The case stems from a 2014 cyberattack against CareFirst Blue Cross Blue Shield, which affected the sensitive data of roughly 1.1mm people. Plaintiffs sued the insurance company, claiming CareFirst knew or should have known about the breaches earlier than it actually alerted customers and that class members lost - or stood to lose - money and property as a result.
The District Court in Washington, DC dismissed the case, ruling plaintiffs had not alleged either a present injury "nor a high enough likelihood of future injury," according to media reports.
Recently, however, a unanimous three-judge panel revived the lawsuit. The court ruled that a "substantial risk" of harm exists because the plaintiffs' information was hacked. This is true, even if no actual harm has ensued due to the breach. While there's no guarantee class members will win, attorneys suggest that the ruling sets a precedent for other data breach cases and could ultimately result in higher settlement amounts or more costly litigation defense.
While every breach situation is different, the CareFirst case is troublesome because it could signal companies will be on the hook for more money. This precarious situation highlights the need for banks to be even more vigilant about security efforts.
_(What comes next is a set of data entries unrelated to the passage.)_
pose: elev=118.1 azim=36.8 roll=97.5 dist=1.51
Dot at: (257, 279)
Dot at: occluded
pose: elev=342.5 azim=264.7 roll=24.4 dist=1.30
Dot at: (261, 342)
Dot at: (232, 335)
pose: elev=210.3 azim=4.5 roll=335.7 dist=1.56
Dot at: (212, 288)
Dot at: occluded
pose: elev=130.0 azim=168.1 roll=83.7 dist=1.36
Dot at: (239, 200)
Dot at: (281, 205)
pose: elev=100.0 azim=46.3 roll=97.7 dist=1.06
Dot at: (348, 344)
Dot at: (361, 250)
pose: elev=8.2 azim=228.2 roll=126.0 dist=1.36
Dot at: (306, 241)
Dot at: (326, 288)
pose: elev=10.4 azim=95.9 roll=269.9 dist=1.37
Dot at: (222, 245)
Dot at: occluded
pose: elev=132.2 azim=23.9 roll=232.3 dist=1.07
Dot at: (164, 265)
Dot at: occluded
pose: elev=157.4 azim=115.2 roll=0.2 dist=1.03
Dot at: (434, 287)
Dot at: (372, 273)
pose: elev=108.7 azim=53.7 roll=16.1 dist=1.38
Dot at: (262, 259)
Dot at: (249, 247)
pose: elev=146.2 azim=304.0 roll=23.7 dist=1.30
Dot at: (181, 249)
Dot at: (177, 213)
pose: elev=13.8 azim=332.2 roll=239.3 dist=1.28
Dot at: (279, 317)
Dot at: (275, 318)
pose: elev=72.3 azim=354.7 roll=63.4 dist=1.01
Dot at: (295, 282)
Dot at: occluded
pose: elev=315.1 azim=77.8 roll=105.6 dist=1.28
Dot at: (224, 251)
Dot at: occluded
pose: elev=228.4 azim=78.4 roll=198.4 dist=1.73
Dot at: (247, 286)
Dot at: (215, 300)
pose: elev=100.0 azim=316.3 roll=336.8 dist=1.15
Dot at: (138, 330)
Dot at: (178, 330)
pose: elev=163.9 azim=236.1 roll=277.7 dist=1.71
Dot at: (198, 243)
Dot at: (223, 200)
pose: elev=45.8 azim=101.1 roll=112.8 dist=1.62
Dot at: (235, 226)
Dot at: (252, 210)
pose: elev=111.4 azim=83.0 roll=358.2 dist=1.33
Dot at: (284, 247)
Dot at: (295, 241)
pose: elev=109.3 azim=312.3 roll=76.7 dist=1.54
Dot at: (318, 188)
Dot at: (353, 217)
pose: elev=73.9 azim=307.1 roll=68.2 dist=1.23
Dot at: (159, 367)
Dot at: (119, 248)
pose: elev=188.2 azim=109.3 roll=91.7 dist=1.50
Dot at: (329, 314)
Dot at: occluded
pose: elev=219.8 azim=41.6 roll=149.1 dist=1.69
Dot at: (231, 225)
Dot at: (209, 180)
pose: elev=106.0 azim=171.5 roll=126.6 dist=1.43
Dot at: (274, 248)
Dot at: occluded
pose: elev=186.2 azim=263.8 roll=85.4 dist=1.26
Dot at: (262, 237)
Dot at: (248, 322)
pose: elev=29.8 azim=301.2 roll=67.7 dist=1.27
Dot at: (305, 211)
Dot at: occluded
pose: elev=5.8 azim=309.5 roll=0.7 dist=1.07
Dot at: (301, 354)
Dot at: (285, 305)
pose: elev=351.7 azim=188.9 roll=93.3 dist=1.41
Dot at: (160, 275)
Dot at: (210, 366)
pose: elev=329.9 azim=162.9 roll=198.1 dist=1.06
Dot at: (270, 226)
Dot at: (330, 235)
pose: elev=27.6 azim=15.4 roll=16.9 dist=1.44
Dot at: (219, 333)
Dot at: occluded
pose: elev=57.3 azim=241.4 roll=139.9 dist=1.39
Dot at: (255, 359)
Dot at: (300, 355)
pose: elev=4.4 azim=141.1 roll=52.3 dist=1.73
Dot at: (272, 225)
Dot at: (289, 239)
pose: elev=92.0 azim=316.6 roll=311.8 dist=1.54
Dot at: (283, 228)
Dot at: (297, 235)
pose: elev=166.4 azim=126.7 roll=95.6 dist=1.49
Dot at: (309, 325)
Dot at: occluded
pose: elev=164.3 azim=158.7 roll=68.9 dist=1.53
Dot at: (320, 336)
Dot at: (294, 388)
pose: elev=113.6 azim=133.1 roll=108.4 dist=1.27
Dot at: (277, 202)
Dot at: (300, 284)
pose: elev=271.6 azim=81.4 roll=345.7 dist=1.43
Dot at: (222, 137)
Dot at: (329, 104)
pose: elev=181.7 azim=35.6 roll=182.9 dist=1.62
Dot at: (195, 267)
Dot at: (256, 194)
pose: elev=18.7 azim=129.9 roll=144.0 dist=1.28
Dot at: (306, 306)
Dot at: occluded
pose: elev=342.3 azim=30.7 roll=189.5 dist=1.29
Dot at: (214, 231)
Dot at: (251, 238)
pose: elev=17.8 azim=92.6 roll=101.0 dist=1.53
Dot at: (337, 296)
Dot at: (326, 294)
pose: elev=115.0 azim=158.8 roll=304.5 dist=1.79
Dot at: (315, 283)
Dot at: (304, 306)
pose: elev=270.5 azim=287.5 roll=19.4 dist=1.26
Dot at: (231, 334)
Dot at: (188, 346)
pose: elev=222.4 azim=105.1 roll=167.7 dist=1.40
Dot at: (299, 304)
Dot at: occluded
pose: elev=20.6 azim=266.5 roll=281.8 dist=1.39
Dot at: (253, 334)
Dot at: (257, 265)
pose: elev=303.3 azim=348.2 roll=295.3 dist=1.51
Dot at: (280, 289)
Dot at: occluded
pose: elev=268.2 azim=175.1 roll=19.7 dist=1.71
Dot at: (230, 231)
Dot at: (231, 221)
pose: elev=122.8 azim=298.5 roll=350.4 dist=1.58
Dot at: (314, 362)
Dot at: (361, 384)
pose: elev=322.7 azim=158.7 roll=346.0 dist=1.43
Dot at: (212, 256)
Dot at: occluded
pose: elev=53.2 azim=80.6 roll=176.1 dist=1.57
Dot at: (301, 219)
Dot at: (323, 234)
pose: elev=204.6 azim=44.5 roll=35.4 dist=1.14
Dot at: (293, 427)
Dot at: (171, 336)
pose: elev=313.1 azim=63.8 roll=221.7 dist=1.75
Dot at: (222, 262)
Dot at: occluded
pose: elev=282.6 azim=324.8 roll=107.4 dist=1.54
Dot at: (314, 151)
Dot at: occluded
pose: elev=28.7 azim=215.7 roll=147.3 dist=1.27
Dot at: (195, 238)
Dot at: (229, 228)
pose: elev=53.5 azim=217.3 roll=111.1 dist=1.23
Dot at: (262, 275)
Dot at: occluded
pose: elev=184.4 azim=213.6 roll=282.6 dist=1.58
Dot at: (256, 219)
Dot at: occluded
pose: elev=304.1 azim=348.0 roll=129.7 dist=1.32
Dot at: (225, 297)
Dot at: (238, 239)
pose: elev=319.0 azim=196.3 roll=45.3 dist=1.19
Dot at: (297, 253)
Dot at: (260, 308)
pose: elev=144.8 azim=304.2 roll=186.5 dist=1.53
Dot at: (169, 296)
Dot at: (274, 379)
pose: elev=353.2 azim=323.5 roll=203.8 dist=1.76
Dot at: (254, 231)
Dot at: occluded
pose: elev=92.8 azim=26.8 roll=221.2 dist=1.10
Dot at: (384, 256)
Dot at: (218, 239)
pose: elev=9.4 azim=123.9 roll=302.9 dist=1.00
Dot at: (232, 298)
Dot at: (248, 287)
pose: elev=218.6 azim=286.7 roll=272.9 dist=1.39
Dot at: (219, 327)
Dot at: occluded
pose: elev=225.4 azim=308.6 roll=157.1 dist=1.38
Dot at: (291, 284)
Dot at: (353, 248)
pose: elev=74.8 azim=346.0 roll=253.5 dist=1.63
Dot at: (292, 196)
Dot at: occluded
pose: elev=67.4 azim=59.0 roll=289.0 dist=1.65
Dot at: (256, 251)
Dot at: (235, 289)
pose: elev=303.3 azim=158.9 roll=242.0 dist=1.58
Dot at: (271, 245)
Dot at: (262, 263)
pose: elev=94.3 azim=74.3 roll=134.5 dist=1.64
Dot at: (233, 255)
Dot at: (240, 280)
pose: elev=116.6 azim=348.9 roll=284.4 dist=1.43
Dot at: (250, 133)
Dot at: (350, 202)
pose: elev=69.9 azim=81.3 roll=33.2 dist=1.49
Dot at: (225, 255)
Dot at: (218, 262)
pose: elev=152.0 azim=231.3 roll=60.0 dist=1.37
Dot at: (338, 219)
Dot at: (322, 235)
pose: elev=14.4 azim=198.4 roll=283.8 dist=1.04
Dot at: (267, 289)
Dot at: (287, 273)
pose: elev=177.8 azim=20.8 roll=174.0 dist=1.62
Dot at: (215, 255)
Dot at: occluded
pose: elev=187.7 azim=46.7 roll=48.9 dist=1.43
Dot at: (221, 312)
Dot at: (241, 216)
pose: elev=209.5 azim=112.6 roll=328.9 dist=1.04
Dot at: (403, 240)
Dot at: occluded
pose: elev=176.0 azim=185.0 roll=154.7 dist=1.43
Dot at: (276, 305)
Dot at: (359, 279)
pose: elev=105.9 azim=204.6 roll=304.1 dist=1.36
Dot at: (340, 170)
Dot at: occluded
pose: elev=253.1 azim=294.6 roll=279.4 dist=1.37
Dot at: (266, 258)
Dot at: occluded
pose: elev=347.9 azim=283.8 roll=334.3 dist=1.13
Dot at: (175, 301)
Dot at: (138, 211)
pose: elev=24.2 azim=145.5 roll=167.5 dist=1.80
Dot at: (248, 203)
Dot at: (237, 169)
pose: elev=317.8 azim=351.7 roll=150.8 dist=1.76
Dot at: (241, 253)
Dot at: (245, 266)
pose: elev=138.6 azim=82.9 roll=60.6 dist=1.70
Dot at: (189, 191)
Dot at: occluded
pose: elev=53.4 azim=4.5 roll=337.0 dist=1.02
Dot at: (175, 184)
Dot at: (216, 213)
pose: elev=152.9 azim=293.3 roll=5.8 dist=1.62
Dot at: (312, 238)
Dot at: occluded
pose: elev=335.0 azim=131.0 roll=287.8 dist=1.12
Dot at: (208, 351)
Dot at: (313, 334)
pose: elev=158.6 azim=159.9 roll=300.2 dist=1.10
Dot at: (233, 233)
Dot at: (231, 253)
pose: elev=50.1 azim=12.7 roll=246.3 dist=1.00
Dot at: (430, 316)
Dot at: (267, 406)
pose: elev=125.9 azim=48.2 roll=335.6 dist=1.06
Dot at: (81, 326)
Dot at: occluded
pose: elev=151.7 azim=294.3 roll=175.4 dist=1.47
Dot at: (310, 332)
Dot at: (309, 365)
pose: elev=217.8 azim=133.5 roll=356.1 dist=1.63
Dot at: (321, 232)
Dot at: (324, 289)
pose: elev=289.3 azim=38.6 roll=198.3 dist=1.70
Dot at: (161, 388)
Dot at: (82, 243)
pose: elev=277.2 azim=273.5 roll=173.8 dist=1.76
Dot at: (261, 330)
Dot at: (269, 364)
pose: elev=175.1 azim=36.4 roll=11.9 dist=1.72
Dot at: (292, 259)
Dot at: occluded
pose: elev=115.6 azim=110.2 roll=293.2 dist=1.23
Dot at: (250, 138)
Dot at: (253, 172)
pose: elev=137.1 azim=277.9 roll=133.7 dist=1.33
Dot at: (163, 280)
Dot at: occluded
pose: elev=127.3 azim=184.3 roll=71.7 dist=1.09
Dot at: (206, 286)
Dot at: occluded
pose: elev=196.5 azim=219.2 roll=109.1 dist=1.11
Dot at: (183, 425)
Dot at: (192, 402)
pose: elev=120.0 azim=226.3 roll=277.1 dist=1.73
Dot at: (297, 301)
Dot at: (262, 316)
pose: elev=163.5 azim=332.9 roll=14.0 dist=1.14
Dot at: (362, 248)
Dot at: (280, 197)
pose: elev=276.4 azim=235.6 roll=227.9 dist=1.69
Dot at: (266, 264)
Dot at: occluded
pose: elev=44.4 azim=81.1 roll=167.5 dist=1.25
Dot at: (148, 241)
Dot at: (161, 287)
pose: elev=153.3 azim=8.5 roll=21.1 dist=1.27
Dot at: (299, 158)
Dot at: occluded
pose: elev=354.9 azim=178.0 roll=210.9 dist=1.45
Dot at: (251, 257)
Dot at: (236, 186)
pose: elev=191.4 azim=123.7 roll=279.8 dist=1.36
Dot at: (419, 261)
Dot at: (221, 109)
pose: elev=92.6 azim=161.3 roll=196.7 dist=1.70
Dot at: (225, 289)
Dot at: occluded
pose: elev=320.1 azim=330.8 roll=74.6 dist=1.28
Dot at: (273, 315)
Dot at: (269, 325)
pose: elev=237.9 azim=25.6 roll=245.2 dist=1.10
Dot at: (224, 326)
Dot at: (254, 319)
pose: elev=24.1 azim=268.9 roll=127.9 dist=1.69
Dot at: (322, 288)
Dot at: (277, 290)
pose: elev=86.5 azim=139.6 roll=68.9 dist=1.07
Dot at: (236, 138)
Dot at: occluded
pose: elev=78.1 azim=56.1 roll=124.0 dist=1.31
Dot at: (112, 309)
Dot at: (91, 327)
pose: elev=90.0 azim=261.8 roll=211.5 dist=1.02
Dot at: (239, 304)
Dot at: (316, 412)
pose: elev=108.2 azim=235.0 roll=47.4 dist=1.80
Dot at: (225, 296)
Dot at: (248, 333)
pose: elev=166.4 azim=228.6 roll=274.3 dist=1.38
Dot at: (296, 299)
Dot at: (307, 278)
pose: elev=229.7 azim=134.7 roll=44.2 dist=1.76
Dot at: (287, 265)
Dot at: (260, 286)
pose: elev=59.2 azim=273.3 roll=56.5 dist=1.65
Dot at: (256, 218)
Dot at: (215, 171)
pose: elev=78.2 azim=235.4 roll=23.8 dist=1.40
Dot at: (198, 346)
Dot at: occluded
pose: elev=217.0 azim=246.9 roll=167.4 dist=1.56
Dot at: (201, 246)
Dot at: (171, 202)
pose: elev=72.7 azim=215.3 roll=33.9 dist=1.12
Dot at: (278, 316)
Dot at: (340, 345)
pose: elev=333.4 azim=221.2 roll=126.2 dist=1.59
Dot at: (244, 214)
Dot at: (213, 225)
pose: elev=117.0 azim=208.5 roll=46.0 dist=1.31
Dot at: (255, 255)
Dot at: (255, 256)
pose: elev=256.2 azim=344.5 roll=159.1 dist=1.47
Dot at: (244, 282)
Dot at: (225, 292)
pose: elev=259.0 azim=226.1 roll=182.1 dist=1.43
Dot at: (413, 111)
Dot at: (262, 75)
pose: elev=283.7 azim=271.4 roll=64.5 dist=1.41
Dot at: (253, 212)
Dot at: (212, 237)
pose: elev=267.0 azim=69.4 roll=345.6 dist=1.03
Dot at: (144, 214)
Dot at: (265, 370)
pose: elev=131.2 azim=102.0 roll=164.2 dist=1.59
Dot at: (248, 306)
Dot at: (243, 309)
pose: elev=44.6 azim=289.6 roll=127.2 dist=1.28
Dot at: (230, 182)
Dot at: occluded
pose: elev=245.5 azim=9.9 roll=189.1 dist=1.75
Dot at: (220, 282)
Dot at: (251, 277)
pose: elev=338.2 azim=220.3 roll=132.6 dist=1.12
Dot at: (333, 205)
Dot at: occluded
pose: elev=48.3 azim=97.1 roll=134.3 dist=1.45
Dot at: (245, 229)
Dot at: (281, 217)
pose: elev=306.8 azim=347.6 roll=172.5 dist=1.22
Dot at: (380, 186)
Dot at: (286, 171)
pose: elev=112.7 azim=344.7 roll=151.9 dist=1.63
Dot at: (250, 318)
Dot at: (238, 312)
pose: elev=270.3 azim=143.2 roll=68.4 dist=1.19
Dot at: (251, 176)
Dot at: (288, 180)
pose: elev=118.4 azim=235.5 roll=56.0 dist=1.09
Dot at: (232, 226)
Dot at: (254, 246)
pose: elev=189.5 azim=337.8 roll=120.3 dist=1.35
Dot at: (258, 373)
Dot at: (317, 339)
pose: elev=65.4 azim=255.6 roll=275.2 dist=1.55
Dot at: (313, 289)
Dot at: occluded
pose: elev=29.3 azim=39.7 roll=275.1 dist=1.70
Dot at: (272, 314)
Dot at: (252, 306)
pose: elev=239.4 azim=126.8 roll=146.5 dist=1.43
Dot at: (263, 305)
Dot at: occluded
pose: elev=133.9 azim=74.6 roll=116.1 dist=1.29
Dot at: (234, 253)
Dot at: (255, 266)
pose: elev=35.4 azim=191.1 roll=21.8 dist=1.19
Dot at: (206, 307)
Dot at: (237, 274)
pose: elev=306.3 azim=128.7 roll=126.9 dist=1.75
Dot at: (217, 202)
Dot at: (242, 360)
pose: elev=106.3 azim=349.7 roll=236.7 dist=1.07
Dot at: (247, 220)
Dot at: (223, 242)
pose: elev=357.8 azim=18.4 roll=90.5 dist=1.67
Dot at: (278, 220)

For starters, you need to make sure you have appropriate technology in place to be able to detect attacks. Second, the case reinforces the importance of performing regular and frequent security assessments. CareFirst spotted the issue and thought they had resolved it; but by the time the company performed its next assessment, several months had passed and only then did they realize they weren't really in the clear.
While it can feel like the hackers are always one step ahead, banks have to stay as current as possible in their defense systems. Consider that hacking (a broad category that includes phishing, ransomware/malware and skimming) was the leading cause of data breaches in the first half of 2017, according to the ITRC report. The findings show that 63% of the overall breaches involved hacking as the primary method of attack. Employee-related breaches were the second highest category and include purposeful and negligent actions leading to a breach.
The ways and means thieves use to snatch customer' data change constantly, so banks' methods have to shift as well. The price of not moving on up in cyber is clearly getting more expensive all the time.